Maolmhuaidh is an Irish surname, generally anglicised as Molloy or Mulloy. Like other Irish surnames, Maolmhuaidh is patronymic. The male version is Ó Maolmhuaidh ("ó" meaning "son of"); the female versions are Uí Mhaolmhuaidh ("uí" meaning "wife of") and Ní Mhaolmhuaidh ("ní" meaning "daughter of"); the family or house name is Uí Mhaolmhuaidh.

Ó Maolmhuaidh Fir Cell

The Uí Maolmhuaidh of Fir Cell (men of the churches, in what is now County Offaly) claimed descent from the southern Uí Néill. The 16th-century mercenary, Captain Greene O'Mulloy, was of this family.

Ó Maoil Aodha Oirthir Connachta

The Uí Maoil Aodha ("descendant of the devotee of (St.) Aodh") family lived in east Connacht, and is now found as both Mullee and Molloy.

Ó Maolmhaodhóg Tir Connall

The Uí Maolmhaodhóg ("descendant of the devotee of (St.) Maodhóg") surname is now usually rendered as Mulvogue, or Logue, but sometimes Molloy, particularly around the Glenties area of County Donegal.

## Keypoint text descriptions
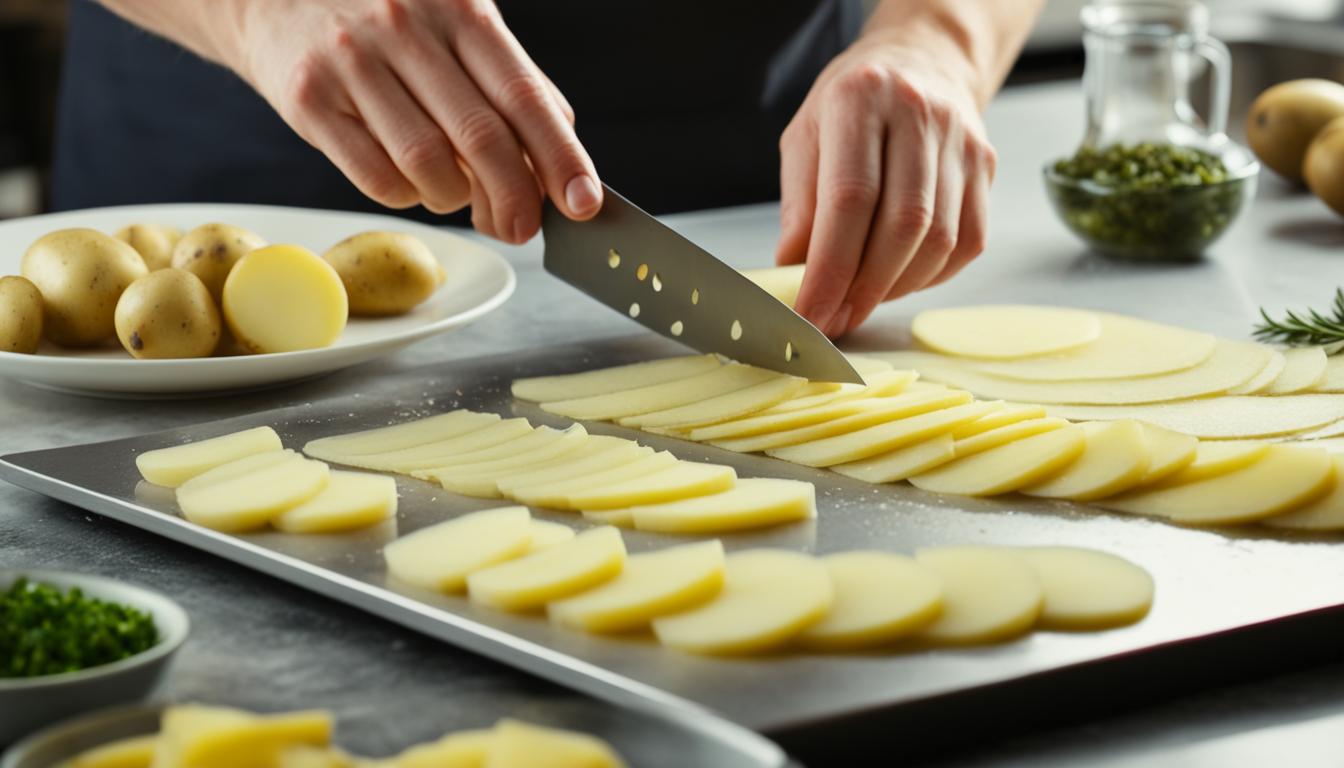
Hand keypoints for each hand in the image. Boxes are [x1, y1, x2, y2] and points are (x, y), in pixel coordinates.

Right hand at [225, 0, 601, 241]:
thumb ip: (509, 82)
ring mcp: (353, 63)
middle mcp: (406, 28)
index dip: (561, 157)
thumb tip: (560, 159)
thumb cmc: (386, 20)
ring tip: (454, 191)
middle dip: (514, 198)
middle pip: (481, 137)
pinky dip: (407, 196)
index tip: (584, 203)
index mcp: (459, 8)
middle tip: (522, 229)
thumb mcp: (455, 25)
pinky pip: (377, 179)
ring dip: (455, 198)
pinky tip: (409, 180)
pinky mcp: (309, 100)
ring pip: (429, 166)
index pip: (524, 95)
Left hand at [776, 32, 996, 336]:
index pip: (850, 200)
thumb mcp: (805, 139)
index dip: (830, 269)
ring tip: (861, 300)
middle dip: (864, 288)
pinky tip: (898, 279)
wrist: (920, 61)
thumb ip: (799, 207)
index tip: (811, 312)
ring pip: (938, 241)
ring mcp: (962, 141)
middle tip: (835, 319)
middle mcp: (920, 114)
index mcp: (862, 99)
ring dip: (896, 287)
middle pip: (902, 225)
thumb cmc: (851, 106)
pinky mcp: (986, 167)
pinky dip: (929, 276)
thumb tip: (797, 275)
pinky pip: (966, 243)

...

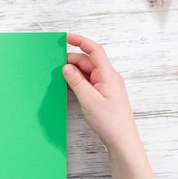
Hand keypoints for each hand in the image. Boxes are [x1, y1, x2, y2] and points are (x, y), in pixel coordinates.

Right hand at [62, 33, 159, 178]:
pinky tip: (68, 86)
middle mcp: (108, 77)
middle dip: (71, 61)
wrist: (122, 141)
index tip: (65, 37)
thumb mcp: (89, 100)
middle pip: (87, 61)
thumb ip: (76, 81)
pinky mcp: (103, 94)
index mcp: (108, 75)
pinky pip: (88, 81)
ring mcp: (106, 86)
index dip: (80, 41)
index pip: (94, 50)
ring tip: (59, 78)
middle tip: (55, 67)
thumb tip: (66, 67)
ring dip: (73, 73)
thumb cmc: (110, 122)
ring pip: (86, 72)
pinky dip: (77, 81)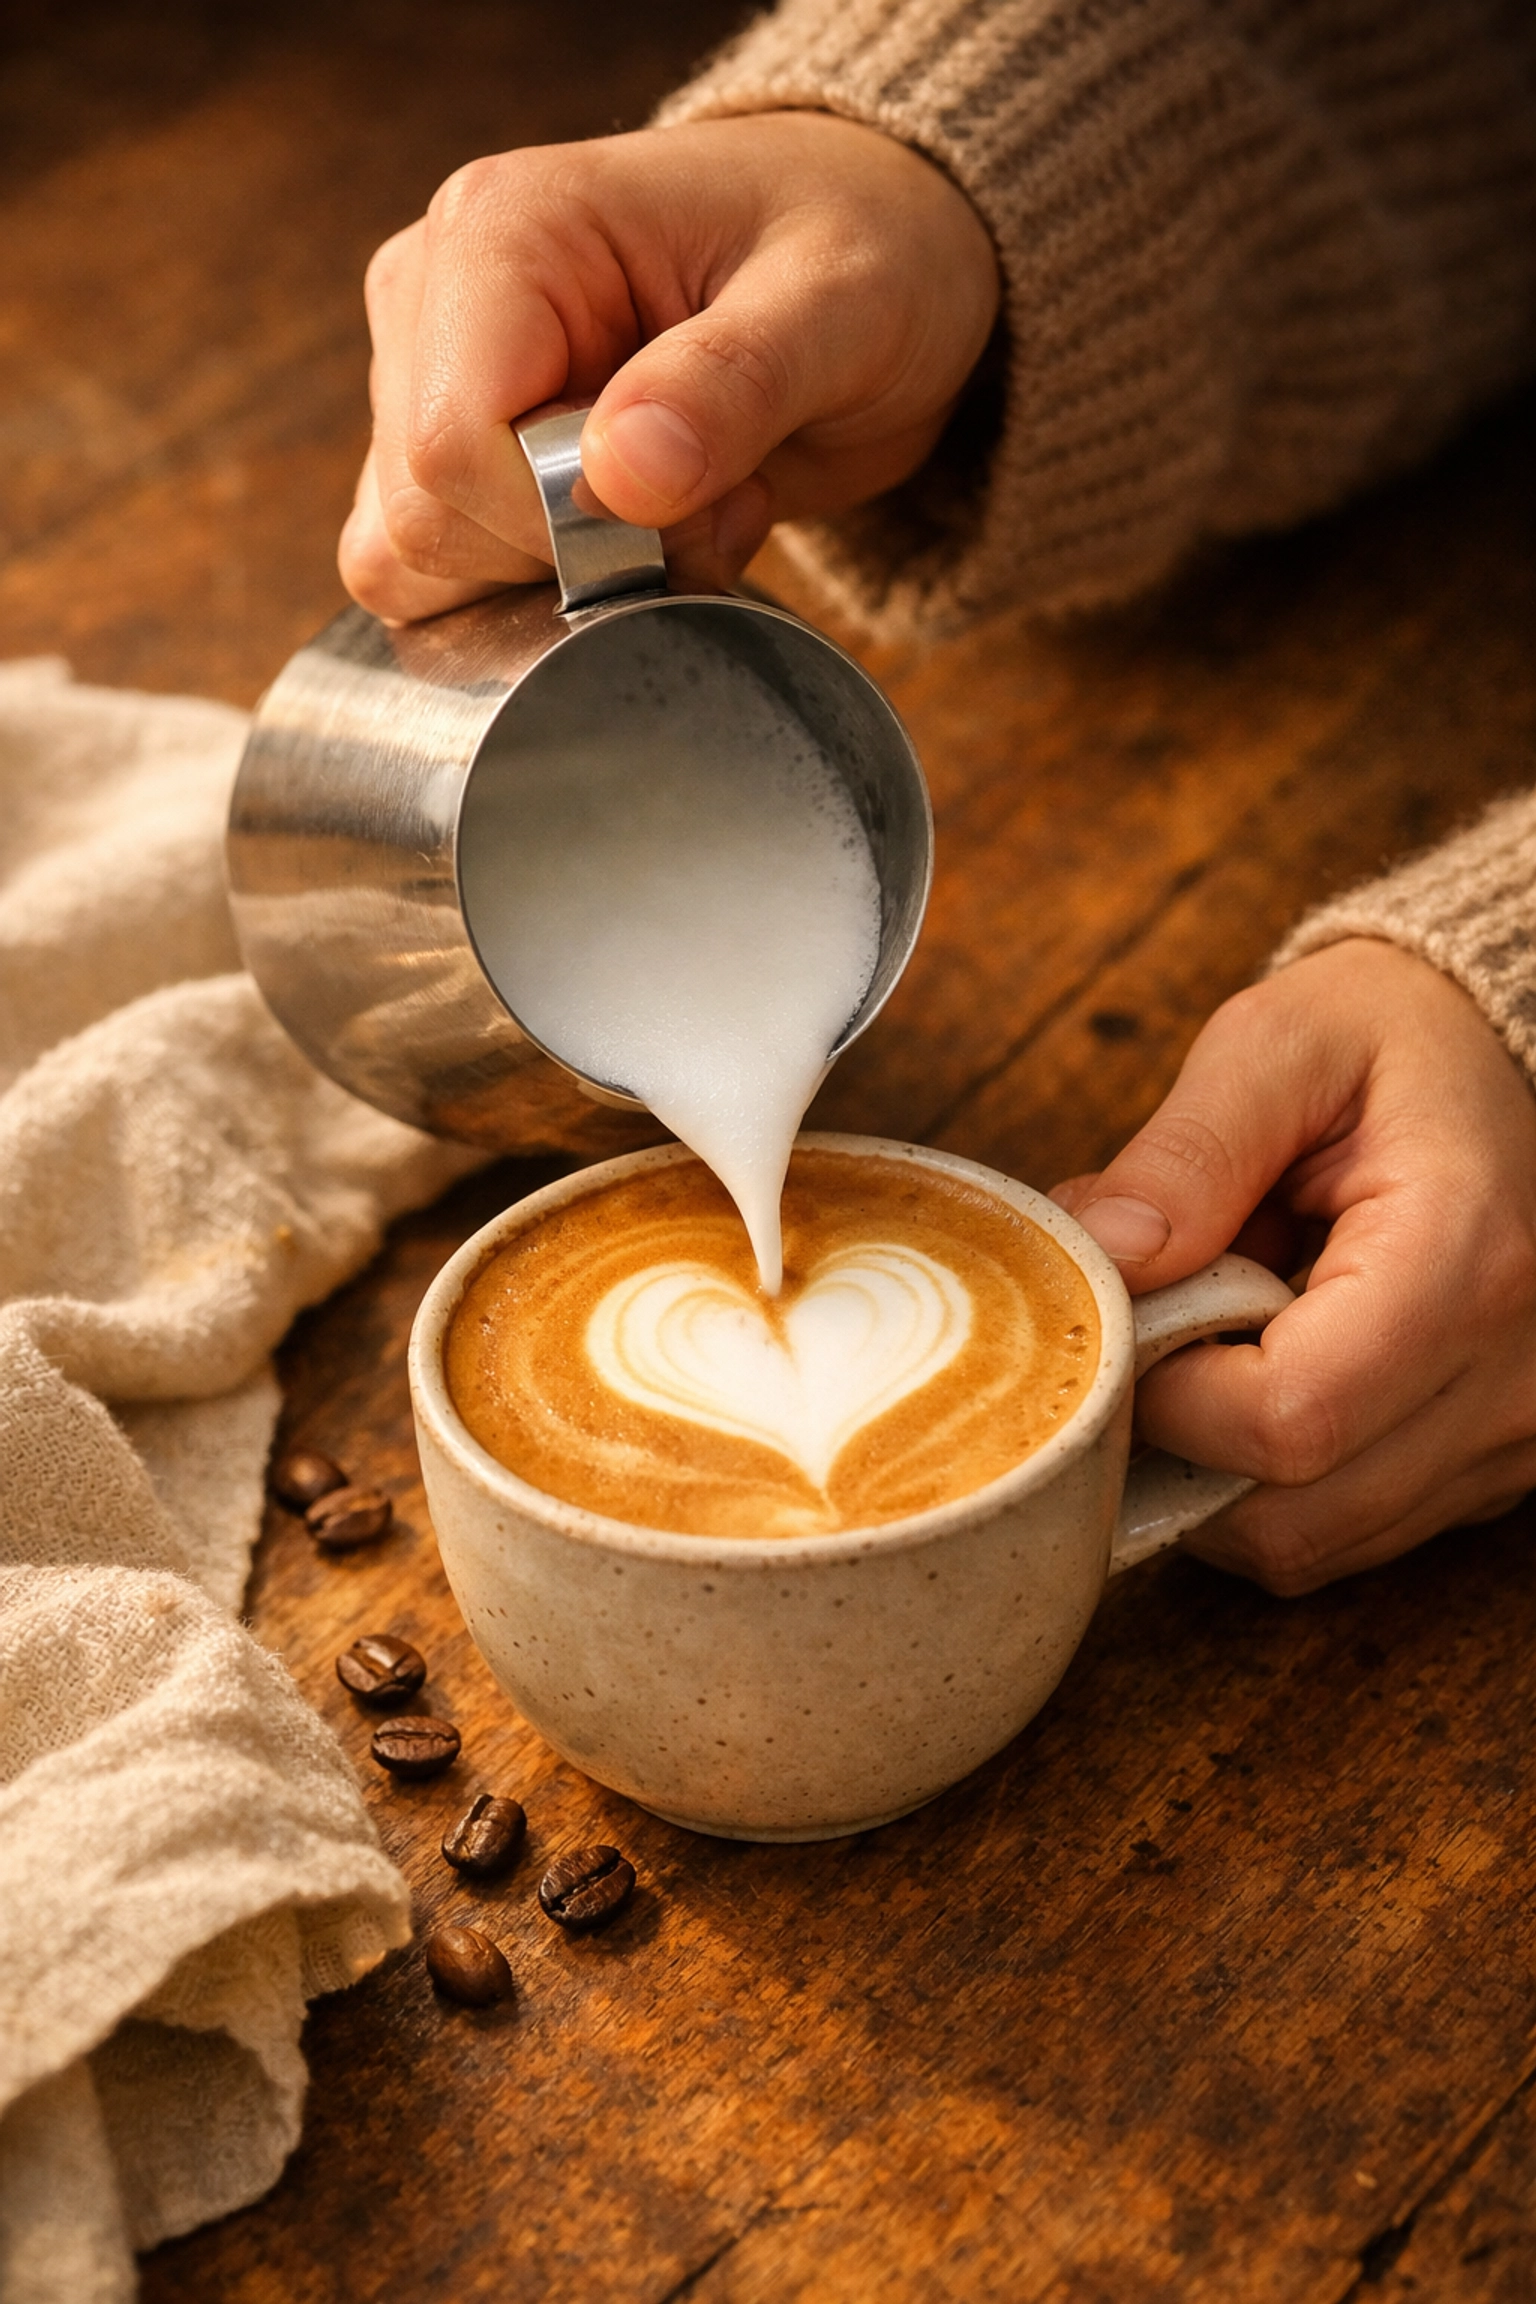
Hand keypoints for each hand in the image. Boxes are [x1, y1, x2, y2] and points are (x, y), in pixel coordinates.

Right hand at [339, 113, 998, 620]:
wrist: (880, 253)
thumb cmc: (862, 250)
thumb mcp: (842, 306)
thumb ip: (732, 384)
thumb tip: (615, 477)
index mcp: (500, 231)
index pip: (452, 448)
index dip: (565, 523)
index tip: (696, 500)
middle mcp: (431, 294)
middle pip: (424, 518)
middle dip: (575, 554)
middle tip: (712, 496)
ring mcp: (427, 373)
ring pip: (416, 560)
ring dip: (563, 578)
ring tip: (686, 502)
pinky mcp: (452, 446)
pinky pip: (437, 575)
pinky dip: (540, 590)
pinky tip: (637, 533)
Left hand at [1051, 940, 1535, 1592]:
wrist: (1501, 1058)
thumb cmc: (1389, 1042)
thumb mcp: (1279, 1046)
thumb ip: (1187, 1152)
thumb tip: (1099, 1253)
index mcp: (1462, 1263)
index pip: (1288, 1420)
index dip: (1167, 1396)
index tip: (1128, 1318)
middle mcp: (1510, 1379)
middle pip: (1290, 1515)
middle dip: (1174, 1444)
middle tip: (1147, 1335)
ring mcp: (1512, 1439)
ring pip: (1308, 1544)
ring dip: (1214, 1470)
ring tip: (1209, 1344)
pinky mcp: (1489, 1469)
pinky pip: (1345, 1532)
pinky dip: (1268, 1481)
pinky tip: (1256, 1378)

==

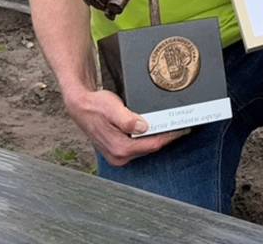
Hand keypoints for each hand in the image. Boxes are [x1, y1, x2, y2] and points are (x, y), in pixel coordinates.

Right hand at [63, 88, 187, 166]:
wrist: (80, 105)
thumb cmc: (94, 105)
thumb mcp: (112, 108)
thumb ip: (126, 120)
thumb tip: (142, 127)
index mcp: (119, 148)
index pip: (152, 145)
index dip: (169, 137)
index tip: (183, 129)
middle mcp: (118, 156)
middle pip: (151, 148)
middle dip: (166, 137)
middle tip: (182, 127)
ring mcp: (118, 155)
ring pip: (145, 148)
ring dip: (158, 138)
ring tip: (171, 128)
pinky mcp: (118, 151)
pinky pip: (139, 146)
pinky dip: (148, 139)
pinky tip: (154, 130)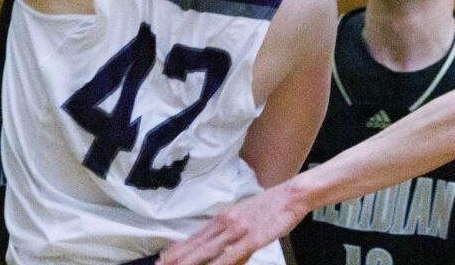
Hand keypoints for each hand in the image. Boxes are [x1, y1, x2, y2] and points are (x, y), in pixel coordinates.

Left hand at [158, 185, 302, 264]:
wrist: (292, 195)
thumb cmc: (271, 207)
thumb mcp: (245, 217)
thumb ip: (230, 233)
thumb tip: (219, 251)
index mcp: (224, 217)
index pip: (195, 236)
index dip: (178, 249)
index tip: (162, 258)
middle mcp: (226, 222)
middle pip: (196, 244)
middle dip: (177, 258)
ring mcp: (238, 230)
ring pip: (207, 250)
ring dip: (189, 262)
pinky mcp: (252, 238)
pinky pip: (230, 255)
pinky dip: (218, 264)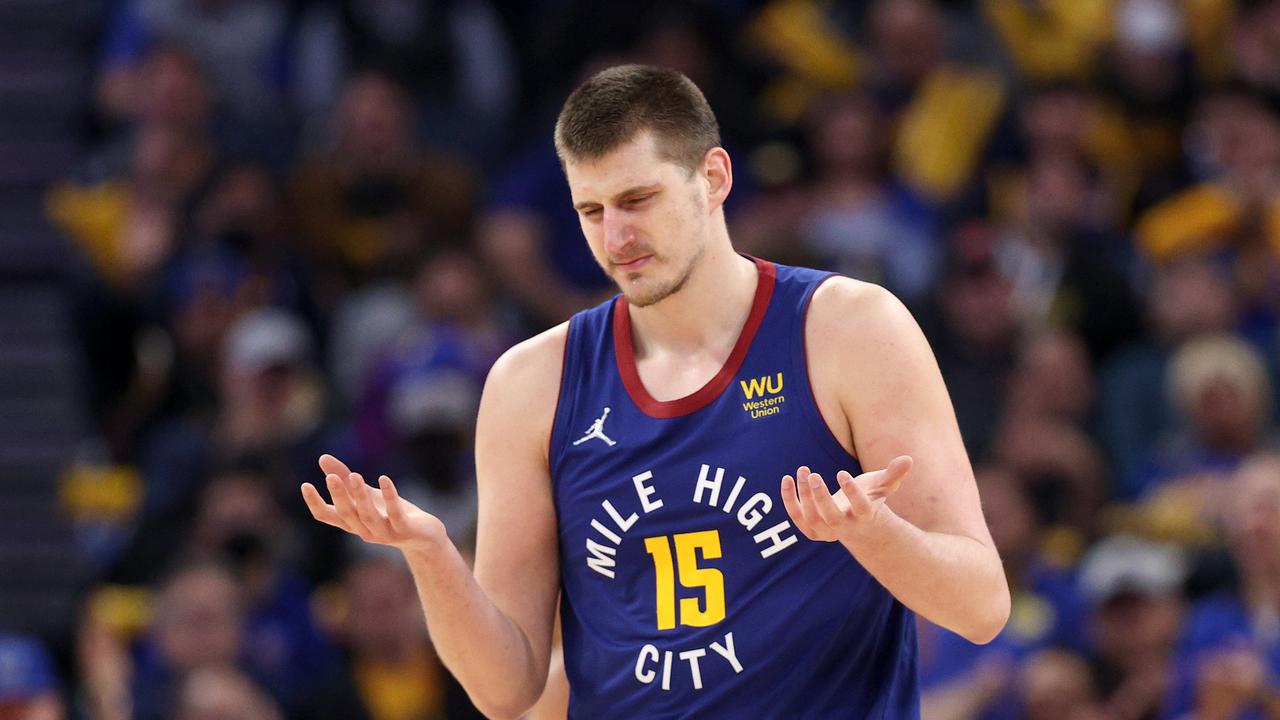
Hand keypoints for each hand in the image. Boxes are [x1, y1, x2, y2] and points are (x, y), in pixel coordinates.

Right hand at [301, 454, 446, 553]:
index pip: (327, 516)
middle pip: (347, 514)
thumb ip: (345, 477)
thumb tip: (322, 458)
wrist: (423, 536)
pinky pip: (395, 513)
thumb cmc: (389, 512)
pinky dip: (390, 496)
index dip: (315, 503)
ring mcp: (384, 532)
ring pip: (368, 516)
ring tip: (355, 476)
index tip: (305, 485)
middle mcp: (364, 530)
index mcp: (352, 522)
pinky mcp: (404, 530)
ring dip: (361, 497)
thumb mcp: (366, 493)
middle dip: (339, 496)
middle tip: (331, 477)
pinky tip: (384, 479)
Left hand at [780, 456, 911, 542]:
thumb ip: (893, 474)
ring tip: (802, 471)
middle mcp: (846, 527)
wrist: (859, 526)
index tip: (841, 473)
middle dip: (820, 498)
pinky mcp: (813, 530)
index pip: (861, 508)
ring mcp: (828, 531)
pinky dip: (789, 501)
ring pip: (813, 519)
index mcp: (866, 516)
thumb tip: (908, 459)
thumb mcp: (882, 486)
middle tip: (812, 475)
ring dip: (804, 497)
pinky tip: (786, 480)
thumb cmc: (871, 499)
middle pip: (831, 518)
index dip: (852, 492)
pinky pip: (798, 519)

## TASK TO CARRY OUT
Which 16th-century mercenary does the surname passage above name as a member of the Uí Maolmhuaidh of Fir Cell?

## TASK OUTPUT
Captain Greene O'Mulloy